Effect of using the Suction Above Cuff Endotracheal Tube (SACETT) on postoperative respiratory complications in rhinoplasty: a randomized prospective controlled trial.

Background: The Suction Above Cuff Endotracheal Tube (SACETT) has a dorsal port above the cuff designed to enable the continuous or intermittent suctioning of secretions from the subglottic space. Thus, it facilitates the suctioning of excessive secretions above the cuff and around the glottis. Objectives: In this study, we investigated the effect of the using the SACETT on laryngospasm and postoperative complications in rhinoplasty operations. Methods: This randomized controlled clinical trial enrolled 132 patients undergoing rhinoplasty.

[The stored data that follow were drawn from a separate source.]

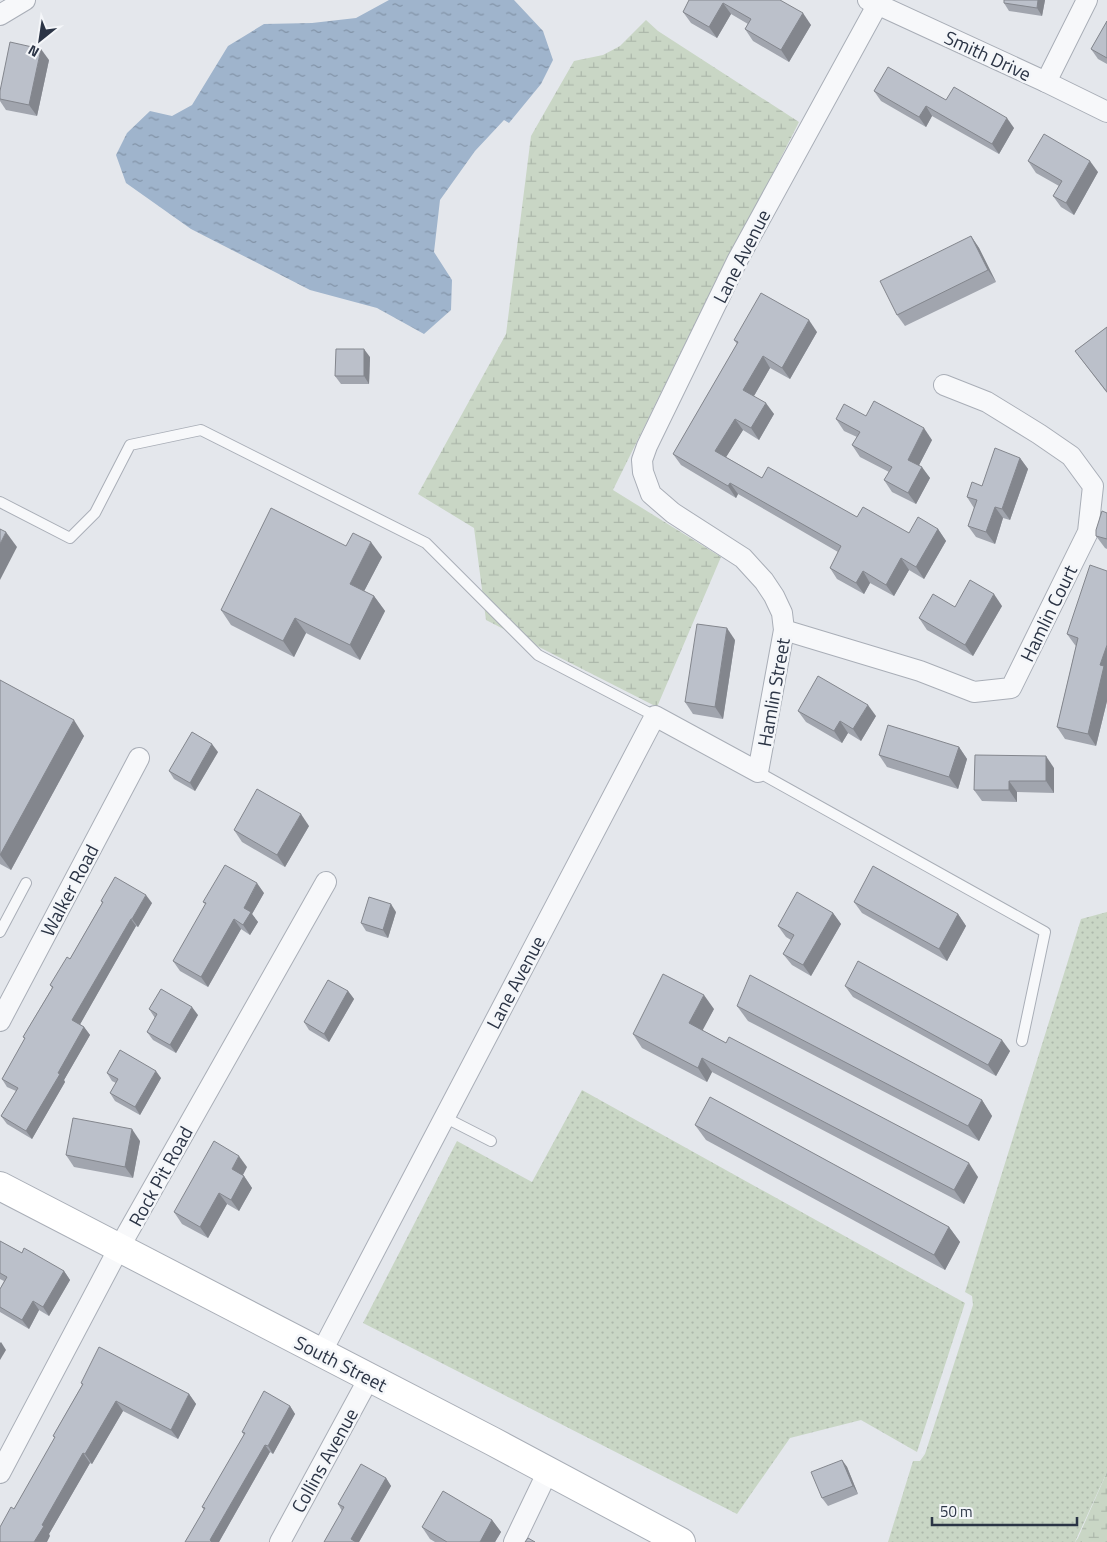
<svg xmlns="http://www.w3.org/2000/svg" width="1107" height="1542" viewBox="0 0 1107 1542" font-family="'Titillium Web',sans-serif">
<defs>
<pattern id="grass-dots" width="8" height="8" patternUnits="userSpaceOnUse" patternTransform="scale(1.25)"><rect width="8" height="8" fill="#c9d6c5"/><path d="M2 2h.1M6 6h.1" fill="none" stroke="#adb8ab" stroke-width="1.8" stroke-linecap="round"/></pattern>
<pattern id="wetland-marsh" width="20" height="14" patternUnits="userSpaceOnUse" patternTransform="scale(1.25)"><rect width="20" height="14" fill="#c9d6c5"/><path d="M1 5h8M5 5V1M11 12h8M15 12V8" fill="none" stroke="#adb8ab"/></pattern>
<pattern id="water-ripples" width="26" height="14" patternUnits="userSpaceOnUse" patternTransform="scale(1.25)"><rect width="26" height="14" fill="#9fb4cc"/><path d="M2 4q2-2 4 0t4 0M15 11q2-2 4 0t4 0" fill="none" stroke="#8293a7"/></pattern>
</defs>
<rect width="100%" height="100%" fill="#e4e7ec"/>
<g fill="url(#grass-dots)">
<polygon points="1107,912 1107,1472 1075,1542 888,1542 913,1461 920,1461 925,1454 973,1305 972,1296 965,1292 1081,919"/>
<polygon points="582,1090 965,1303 917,1452 861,1420 790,1438 737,1514 363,1323 457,1141 532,1182"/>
</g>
<g fill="url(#wetland-marsh)">
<polygon points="646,20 658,31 799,122 763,193 728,257 613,490 721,557 657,707 486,620 474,528 418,494 506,334 531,136 574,61 603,55 620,46"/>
<polygon points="1107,1472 1107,1542 1075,1542 1078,1538"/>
</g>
<polygon fill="url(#water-ripples)" points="389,0 514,0 543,31 553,60 541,84 509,123 504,120 475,151 440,200 434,252 452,280 451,310 424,334 377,308 310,290 191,229 126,183 116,155 127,133 150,111 172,116 192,105 228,46 264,24 312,23 356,18"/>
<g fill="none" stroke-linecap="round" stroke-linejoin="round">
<g stroke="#a9aeb7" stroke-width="12">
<g id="service">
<polyline points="0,502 70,538 95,513 130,445 201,430 426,543 538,655 655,716"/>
<polyline points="758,772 1045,932 1022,1041"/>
<polyline points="0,932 26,883"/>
<polyline points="444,1117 491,1141"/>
</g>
</g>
<g stroke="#a9aeb7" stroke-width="22">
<g id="minor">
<polyline points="868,0 1046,82 1107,112"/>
<polyline points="0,15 25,0"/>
<polyline points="1046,82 1087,0"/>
<polyline points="784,630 920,671 974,692 1011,688 1088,532 1093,486 1071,456 1039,434 987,402 944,385"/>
<polyline points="0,1021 139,758"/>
<polyline points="321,1353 655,716 758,772 784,630 782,613 774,596 764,581 743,558 673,513 651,494 643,472 642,460 647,446 737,261 880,0"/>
<polyline points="0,1473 119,1248 326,882"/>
<polyline points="280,1542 369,1378"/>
<polyline points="514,1542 548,1471"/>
</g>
</g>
<g stroke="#a9aeb7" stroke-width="30">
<polyline id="secondary" points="0,1186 492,1441 681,1542"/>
</g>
<use href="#service" stroke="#f7f8fa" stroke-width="10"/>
<use href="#minor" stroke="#f7f8fa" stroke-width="20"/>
<use href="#secondary" stroke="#fff" stroke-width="28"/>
</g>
<g fill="#a1a5ae">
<polygon points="689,0 780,0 811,25 789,62 753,41 745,29 748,24 731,14 717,38 691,23 683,12"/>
<polygon points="1004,0 1045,0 1042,16 1009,11 1004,3"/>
<polygon points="1107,21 1107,64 1098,59 1091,49"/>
<polygon points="49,60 37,116 6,110 0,101 0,91"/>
<polygon points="874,91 946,100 1014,128 999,154 932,116 926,127 881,101"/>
<polygon points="1028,161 1098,172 1074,215 1061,207 1053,196 1059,186 1036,173"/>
<polygon points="971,236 979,248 996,282 905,326 897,315"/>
<polygon points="1107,327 1107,393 1075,351"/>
<polygon points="817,332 790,379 770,368 754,396 774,414 759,440 743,430 726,457 762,478 857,517 909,533 938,529 946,541 924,579 909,570 894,596 870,583 864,594 837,579 830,568 838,552 738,494 736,498 681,465 673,454 737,344 734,340"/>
<polygon points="370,357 369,384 341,384 335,376"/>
<polygon points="866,416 932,440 919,465 930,478 916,504 892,492 884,480 889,472 860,457 852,445 857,437 844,431 836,419"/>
<polygon points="1020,458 1028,469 1010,520 1003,518 995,544 976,537 968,526 974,508 967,497"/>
<polygon points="1107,513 1107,549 1105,548 1096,536"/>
<polygon points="346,546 382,557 364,591 374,596 385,611 360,660 306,633 294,657 231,625 221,610"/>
<polygon points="1107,571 1107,701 1096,746 1065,739 1057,727 1076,646 1075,645 1067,634"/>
<polygon points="1002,606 973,656 927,630 919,618 955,607"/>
<polygon points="735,640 723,719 693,714 685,702"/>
<polygon points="0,680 84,736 11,870 0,864"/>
<polygon points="798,711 876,716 861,741 848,733 842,743 806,722"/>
<polygon points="959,747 967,759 958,789 887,767 879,755"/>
<polygon points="218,752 195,791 174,779 169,771"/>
<polygon points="1054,768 1054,793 1017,792 1017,802 982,801 974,790"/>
<polygon points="309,826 285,867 242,842 234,830"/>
<polygon points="264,893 252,914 258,922 250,935 241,929 208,987 180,971 173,961 206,905 203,902"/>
<polygon points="101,901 152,903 138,927 136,926 80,1024 84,1027 90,1035 64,1080 65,1082 32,1139 7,1124 1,1116 16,1091 7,1087 2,1079 25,1039 23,1037 52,988 50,985 70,959 102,903"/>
<polygon points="854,902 958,914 966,926 947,961 862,913"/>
<polygon points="396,912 388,938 366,931 361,923"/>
<polygon points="833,913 841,924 811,976 792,965 783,954 791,940 786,937 778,926"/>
<polygon points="845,986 1010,1051 996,1076 853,997"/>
<polygon points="348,991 354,999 329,1042 309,1030 304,1022"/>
<polygon points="737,1006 982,1100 992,1116 979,1141 748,1021"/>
<polygon points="149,1009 198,1015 176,1053 153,1040 147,1032 155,1018"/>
<polygon points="714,1009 702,1030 978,1177 964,1204 712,1072 707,1082 642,1048 633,1034"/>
<polygon points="107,1073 161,1078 140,1115 115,1101 110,1093 116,1083 112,1081"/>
<polygon points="695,1125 949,1227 960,1242 945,1270 706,1140"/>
<polygon points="140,1141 133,1178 74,1167 66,1155"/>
<polygon points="247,1167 243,1175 244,1176 252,1188 239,1211 227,1204 208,1238 182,1224 174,1212"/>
<polygon points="0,1241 22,1253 64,1271 70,1280 49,1316 39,1310 29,1329 0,1312 0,1289 4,1281 0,1279"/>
<polygon points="81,1383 189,1394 196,1404 178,1439 123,1411 92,1464 90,1463 49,1534 50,1536 14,1509 55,1438 53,1436 82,1385"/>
<polygon points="290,1406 295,1414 273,1454 270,1452 219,1542 185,1542 204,1510 202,1507 244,1435 242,1432"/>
<polygon points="842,1460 847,1467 858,1494 828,1506 822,1498"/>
<polygon points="386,1478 391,1486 359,1542 324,1542 342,1511 338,1504"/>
<polygon points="492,1520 501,1532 495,1542 435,1542 430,1539 422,1527"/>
</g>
<g fill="#83868d">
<polygon points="1038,0 1045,0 1042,16 1037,8"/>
<polygon points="723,3 731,14 717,38 709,27"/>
<polygon points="803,13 811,25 789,62 781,50"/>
<polygon points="41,49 49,60 37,116 29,105"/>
<polygon points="926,106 932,116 926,127 919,117"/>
<polygon points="1007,118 1014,128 999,154 992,144"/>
<polygon points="1090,161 1098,172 1074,215 1066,203"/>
<polygon points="971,236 979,248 996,282 988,270"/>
<polygon points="809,320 817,332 790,379 782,368"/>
<polygon points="364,349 370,357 369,384 364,376"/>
<polygon points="763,356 770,368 751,401 743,390"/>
<polygon points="766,403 774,414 759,440 751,428"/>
<polygon points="735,419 743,430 723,462 715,451"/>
<polygon points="924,428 932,440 916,471 908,460"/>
<polygon points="1020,458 1028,469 1010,520 1002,509"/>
<polygon points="922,467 930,478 916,504 908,493"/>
<polygon points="730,483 738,494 736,498 728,486"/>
<polygon points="995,507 1003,518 995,544 986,532"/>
<polygon points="938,529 946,541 924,579 916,567"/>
<polygon points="6,532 17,547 0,580 0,544"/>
<polygon points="371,542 382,557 360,599 350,584"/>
<polygon points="901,558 909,570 894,596 886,585"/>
<polygon points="863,571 870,583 864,594 856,583"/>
<polygon points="994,594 1002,606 973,656 965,645"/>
<polygon points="374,596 385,611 360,660 350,645"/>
<polygon points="295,618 306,633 294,657 283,641"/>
<polygon points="727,628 735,640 723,719 715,707"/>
<polygon points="1107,645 1107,701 1096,746 1088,734 1100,665"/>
<polygon points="868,705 876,716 861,741 853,729"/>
<polygon points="74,720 84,736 11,870 0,855"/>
<polygon points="840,721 848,733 842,743 834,731"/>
<polygon points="212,744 218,752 195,791 190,783"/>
<polygon points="959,747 967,759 958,789 949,777"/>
<polygon points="1046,756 1054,768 1054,793 1046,781"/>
<polygon points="1009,781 1017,792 1017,802 1009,790"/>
<polygon points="301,814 309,826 285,867 277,855"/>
<polygon points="257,883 264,893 252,914 258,922 250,935 243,925 244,908"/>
<polygon points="146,895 152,903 138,927 132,919"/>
<polygon points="391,904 396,912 388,938 383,930"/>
<polygon points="833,913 841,924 811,976 803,965"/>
<polygon points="958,914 966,926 947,961 939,949"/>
<polygon points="131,919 136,926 78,1028 72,1020"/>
<polygon points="234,919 241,929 208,987 201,977"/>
<polygon points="348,991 354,999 329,1042 324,1034"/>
<polygon points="704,995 714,1009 699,1037 689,1023"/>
<polygon points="192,1007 198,1015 176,1053 170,1045"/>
<polygon points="84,1027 90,1035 64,1080 65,1082 32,1139 26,1131 58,1073"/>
<polygon points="1002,1040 1010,1051 996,1076 988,1065"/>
<polygon points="702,1058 712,1072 707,1082 698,1068"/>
<polygon points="156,1071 161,1078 140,1115 135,1107"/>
<polygon points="982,1100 992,1116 979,1141 968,1126"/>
<polygon points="132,1129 140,1141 133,1178 125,1167"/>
<polygon points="239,1156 247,1167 240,1180 232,1169"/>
<polygon points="969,1163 978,1177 964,1204 954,1190"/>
<polygon points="244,1176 252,1188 239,1211 231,1200"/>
<polygon points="219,1193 227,1204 208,1238 200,1227"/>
<polygon points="949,1227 960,1242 945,1270 934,1255"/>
<polygon points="64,1271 70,1280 49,1316 43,1307"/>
<polygon points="33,1301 39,1310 29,1329 22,1320"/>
<polygon points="1,1342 6,1350 0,1360 0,1343"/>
<polygon points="189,1394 196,1404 178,1439 171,1430"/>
<polygon points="116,1401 123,1411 92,1464 85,1454"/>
<polygon points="290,1406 295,1414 273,1454 268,1446"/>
<polygon points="265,1445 270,1452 219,1542 211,1542 210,1540"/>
<polygon points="83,1453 90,1463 49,1534 50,1536 47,1542 34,1542 42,1525"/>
<polygon points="842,1460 847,1467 858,1494 853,1486"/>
<polygon points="386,1478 391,1486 359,1542 353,1542 351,1539"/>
<polygon points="492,1520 501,1532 495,1542 480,1542"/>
</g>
<g fill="#bbc0ca" stroke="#83868d">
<polygon points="689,0 780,0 803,13 781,50 745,29 751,19 723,3 709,27 683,12"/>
<polygon points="1004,0 1038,0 1037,8 1004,3"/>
<polygon points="1107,21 1107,58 1091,49"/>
<polygon points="10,42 41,49 29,105 0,99 0,91"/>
<polygon points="888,67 946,100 954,87 1007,118 992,144 926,106 919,117 874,91"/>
<polygon points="1044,134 1090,161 1066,203 1053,196 1062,181 1028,161"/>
<polygon points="971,236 988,270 897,315 880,281"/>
<polygon points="761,293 809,320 782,368 763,356 743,390 766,403 751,428 735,419 715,451 762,478 768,467 857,517 863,507 909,533 918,517 938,529 916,567 901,558 886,585 863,571 856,583 830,568 841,546 730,483 728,486 673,454 738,342 734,340"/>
<polygon points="1107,327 1107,392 1075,351"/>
<polygon points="336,349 364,349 364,376 335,376"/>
<polygon points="874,401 924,428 908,460 922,467 908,493 884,480 892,467 852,445 860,432 836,419 844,404 866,416"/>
<polygon points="995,448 1020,458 1002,509 995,507 986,532 968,526 977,500 967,497 972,482 982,486"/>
<polygon points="271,508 346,546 353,533 371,542 350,584 374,596 350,645 295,618 283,641 221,610"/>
<polygon points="1102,511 1107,513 1107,539 1096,536 1096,530"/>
<polygon points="0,529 6,532 0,544"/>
<polygon points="1090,565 1107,571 1107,645 1100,665 1104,666 1088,734 1057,727 1078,638 1067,634"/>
<polygon points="970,580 994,594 965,645 919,618 933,594 955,607"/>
<polygon points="697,624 727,628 715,707 685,702"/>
<polygon points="818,676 868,705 853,729 840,721 834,731 798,711"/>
<polygon points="0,680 74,720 0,855"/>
<polygon points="888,725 959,747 949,777 879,755"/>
<polygon points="192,732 212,744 190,783 169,771"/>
<polygon points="975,755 1046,756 1046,781 1009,781 1009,790 974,790"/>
<polygon points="257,789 301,814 277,855 234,830"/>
<polygon points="225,865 257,883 244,908 251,912 243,925 234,919 201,977 173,961 206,903 203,902"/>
<polygon points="873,866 958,914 939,949 854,902"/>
<polygon points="115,877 146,895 132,919 131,919 72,1020 84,1027 58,1073 60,1074 26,1131 1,1116 18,1088 2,1079 25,1038 23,1037 53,987 50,985 67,957 70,959 103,902 101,901"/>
<polygon points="797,892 833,913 803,965 783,954 794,935 778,926"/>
<polygon points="369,897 391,904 383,930 361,923"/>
<polygon points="858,961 1002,1040 988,1065 845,986"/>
<polygon points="663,974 704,995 689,1023 726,1043 729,1037 969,1163 954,1190 702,1058 698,1068 633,1034"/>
<polygon points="750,975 982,1100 968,1126 737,1006"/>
<polygon points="328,980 348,991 324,1034 304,1022"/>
<polygon points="161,989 192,1007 170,1045 147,1032 157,1014 149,1009"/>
<polygon points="120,1050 156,1071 135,1107 110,1093 118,1079 107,1073"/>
<polygon points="710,1097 949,1227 934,1255 695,1125"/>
<polygon points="73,1118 132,1129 125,1167 66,1155"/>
<polygon points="214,1141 239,1156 232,1169 244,1176 231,1200 219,1193 200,1227 174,1212"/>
<polygon points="0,1241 22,1253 24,1248 64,1271 43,1307 33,1301 22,1320 0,1307 0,1289 7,1277 0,1273"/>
<polygon points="99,1347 189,1394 171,1430 116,1401 85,1454 83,1453 42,1525 44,1526 34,1542 0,1542 0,1527 11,1507 14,1509 55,1437 53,1436 83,1384 81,1383"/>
<polygon points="264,1391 290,1406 268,1446 265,1445 210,1540 212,1542 185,1542 205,1508 202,1507 245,1433 242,1432"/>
<polygon points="842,1460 853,1486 822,1498 811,1472"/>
<polygon points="361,1464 386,1478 351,1539 356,1542 324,1542 344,1507 338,1504"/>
<polygon points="443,1491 492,1520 480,1542 447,1542 422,1527"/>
<polygon points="528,1538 535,1542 525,1542"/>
</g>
<g text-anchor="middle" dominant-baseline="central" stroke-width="5" stroke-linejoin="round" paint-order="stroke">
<g font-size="19" fill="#2b3445" stroke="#f4f6f9">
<text transform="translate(988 55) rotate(25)">Smith Drive</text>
<text transform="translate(741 256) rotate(-63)">Lane Avenue</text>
<text transform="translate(1048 613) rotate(-64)">Hamlin Court</text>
<text transform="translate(773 692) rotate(-80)">Hamlin Street</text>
<text transform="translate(69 890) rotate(-62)">Walker Road</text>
<text transform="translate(515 982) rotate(-62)">Lane Avenue</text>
<text transform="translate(160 1176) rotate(-61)">Rock Pit Road</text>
<text transform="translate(341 1363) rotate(27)">South Street</text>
<text transform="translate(324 1460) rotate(-61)">Collins Avenue</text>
</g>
</g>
<g transform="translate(40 40) rotate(210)" stroke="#f4f6f9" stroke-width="4" paint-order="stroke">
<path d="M0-4L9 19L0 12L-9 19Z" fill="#2b3445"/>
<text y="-8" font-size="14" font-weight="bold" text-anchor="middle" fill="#2b3445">N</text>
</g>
<path d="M932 1517v8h145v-8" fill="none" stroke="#2b3445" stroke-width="2.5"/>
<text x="940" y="1517" font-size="15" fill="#2b3445" stroke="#f4f6f9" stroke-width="4" paint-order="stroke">50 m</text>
</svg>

The patients were randomly divided into two groups: Suction above Cuff Endotracheal Tube (n=66; Group SA) and classic endotracheal tube (n=66; Group C). Complications following general anesthesia were statistically analyzed among the two groups. Results: The incidence of postoperative laryngospasm (p=0.02) and respiratory complications was found to be lower in Group SA than in Group C. In addition, the incidence of agitation (p=0.035), postoperative nausea, and vomiting (PONV) (p=0.041), which required antiemetic drug administration, swallowing difficulty (p=0.012), and sore throat (p=0.027) were found to be lower in Group SA than in Group C. Conclusion: We suggest that using the SACETT in rhinoplasty reduces the incidence of postoperative respiratory complications as well as the incidence of agitation, sore throat, swallowing difficulty, and PONV. Clinical Trial Number: NCT03584503.